In the evening, The Countess joined the British High Commissioner at a reception to celebrate the collaborative efforts to advance eye health in India. The Countess gave a speech in which Her Royal Highness reflected on the progress achieved by The Queen Elizabeth Diamond Jubilee Trust and Her Royal Highness encouraged efforts to continue and be up-scaled, to ensure that vision is brought to everyone, everywhere. The reception recognised the ambition to create a Vision Catalyst Fund driven by public and private sector organisations who are coming together to accelerate health systems change and to expand universal eye health coverage across the globe.

Day 5

The Countess of Wessex began the last day of #RoyalVisitIndia at Sarvodaya Kanya Vidhylaya School, where Her Royal Highness joined students in classrooms to see lessons and hear about their daily activities. The Countess chatted with students about the Happiness curriculum, which uses mindfulness and storytelling to stimulate good mental health and promote greater tolerance and confidence for the young people. Her Royal Highness also heard about the Entrepreneurship programme which nurtures students’ creativity, problem solving and communication skills to help them to reach their full potential and the Changing Minds, Changing Moves gender discussion class - a project which aims to address gender inequalities using integrated dance and sports sessions as a creative medium. The Countess joined all of the students in the auditorium to watch a cultural dance performance.

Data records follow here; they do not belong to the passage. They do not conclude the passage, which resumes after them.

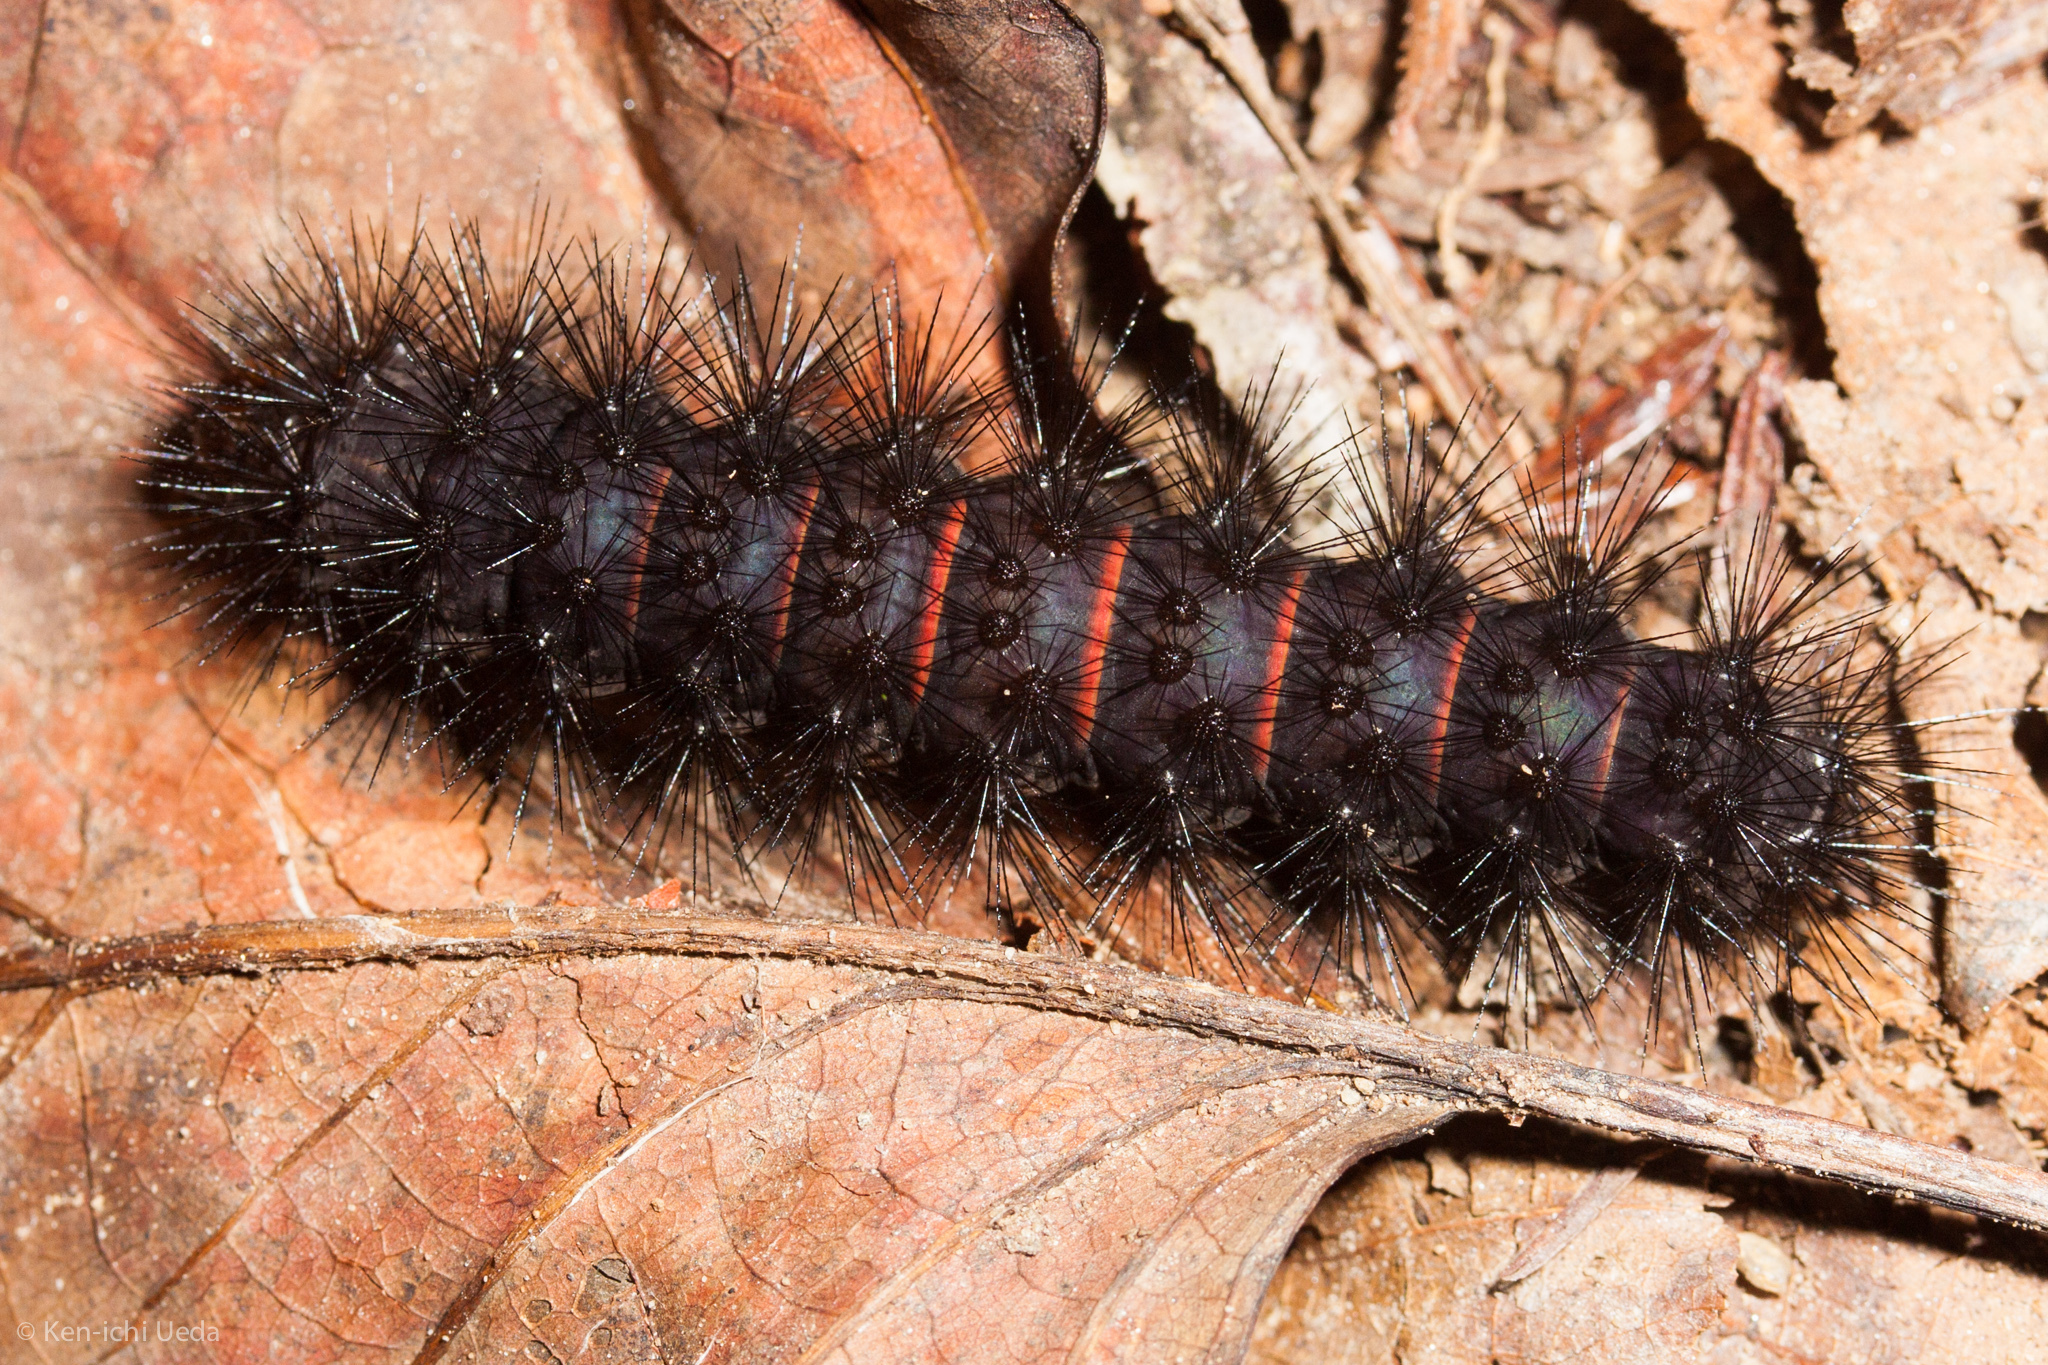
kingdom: Animalia
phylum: Arthropoda
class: Insecta
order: Lepidoptera
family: Erebidae
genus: Hypercompe
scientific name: Hypercompe scribonia
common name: Giant leopard moth
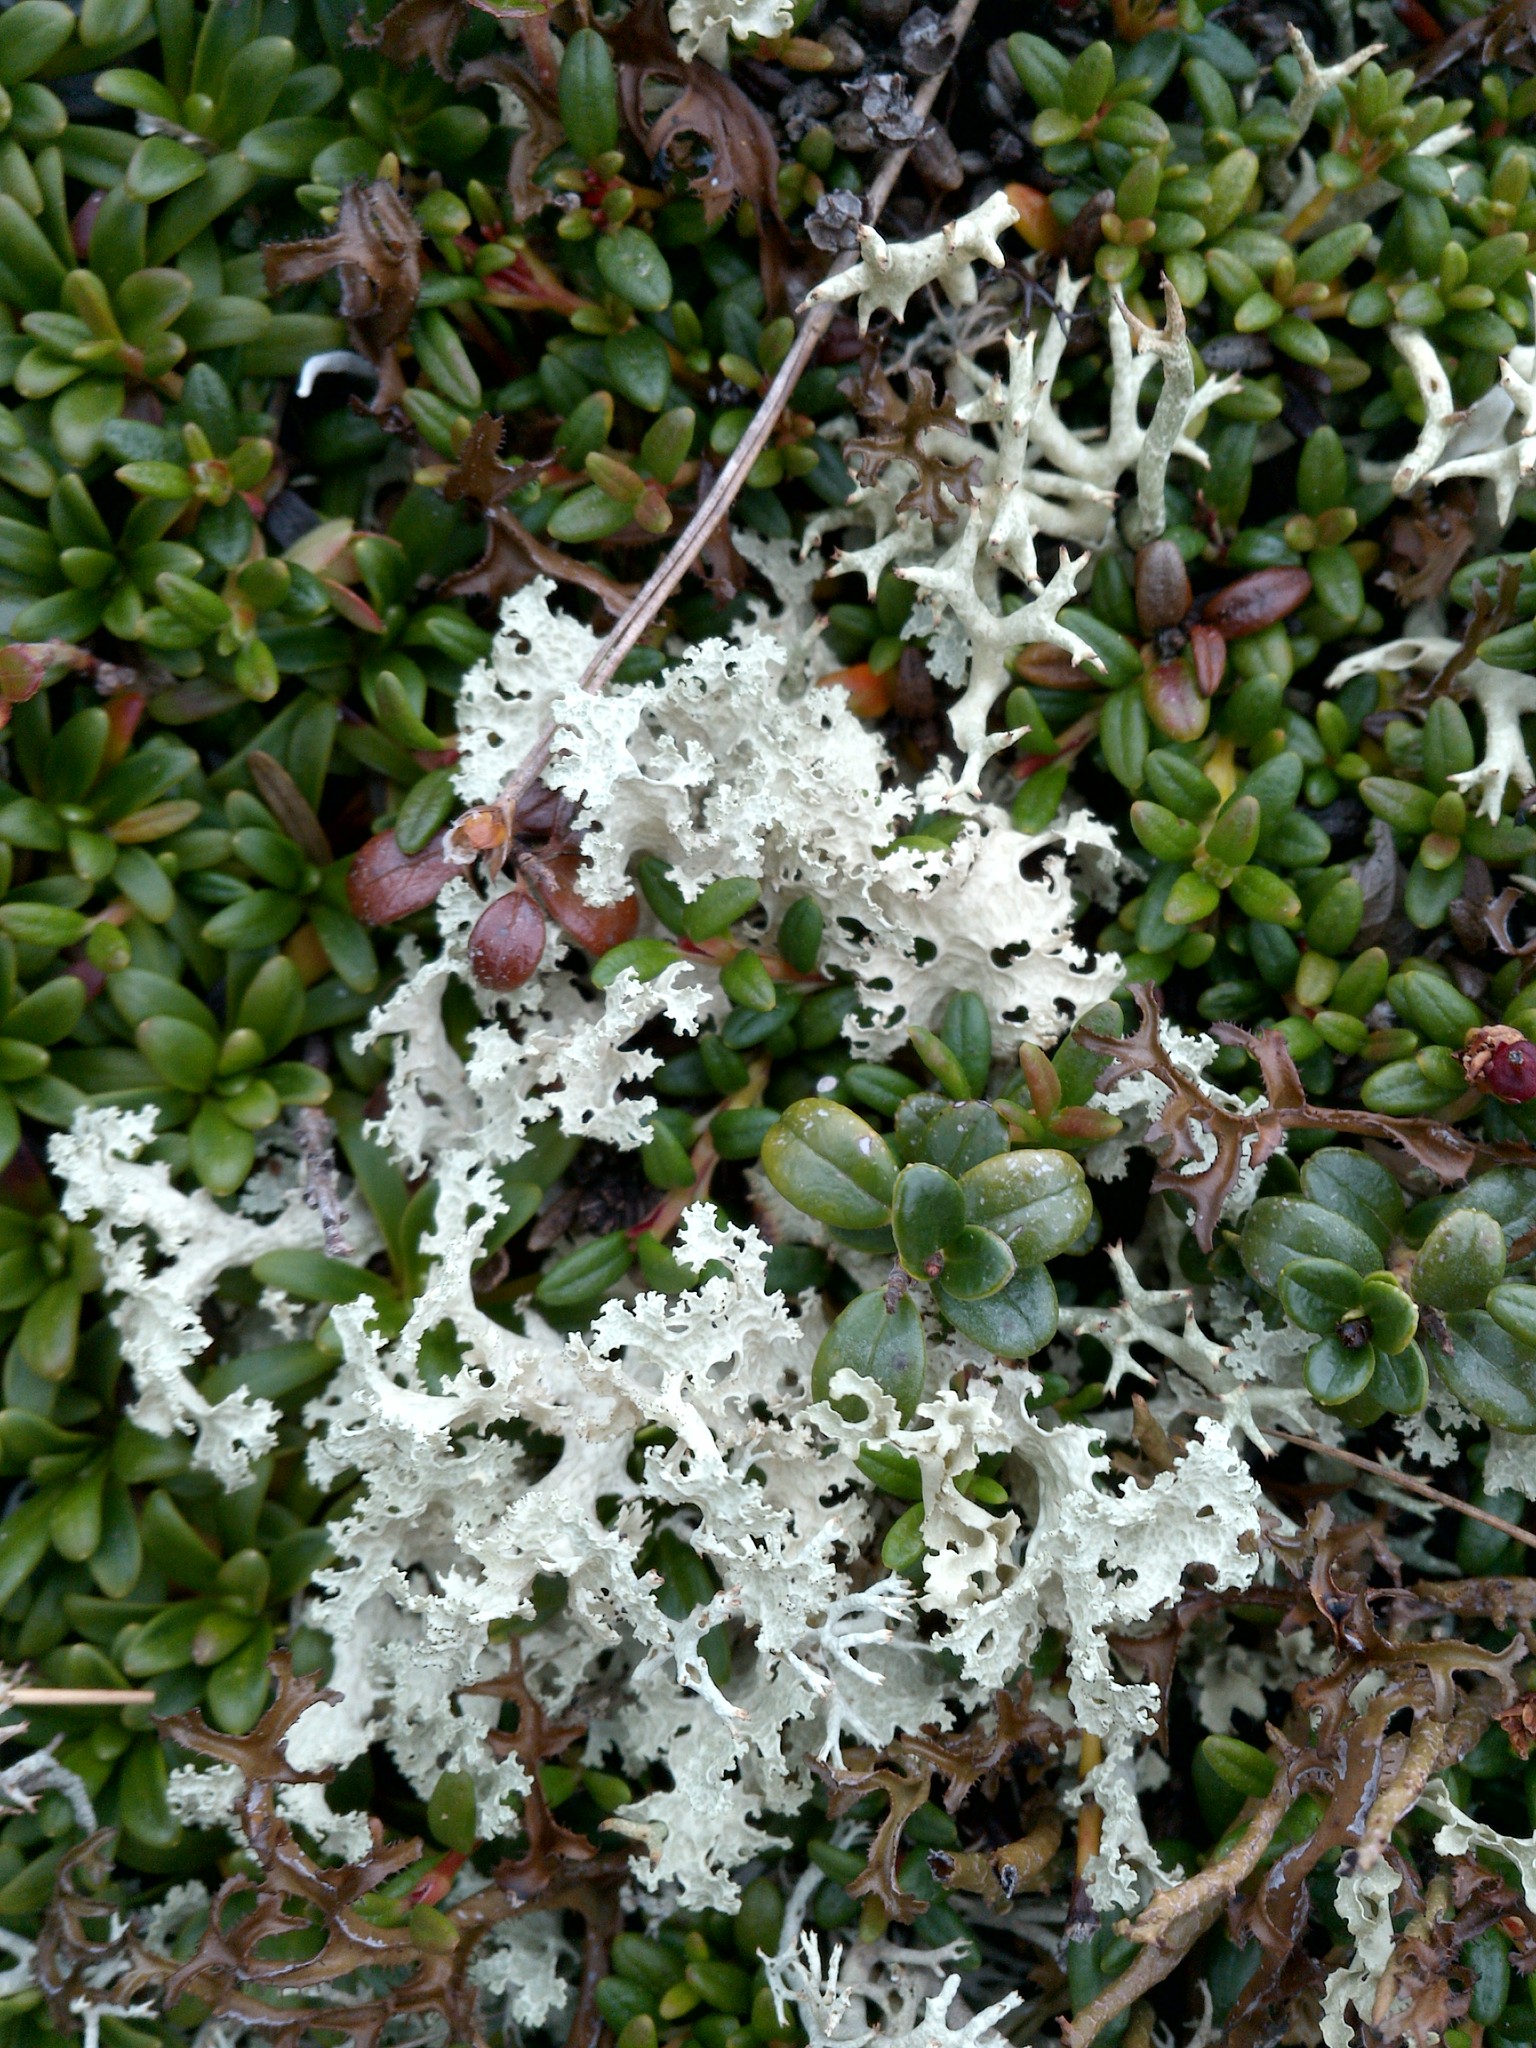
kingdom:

In the afternoon, The Countess was driven on a short tour around New Delhi by Women on Wheels, a Delhi initiative which empowers young women from disadvantaged communities to become professional drivers to enable them to have better employment opportunities. The Countess also visit Gandhi Smriti, the national memorial to Mahatma Gandhi, where Her Royal Highness had a short tour to learn about his life and legacy and paid her respects at his memorial. 

In the evening, to conclude #RoyalVisitIndia, The Countess attended a reception celebrating remarkable women making their mark on Indian society. Guests included Indian women from business, politics, law, NGOs, culture and sport.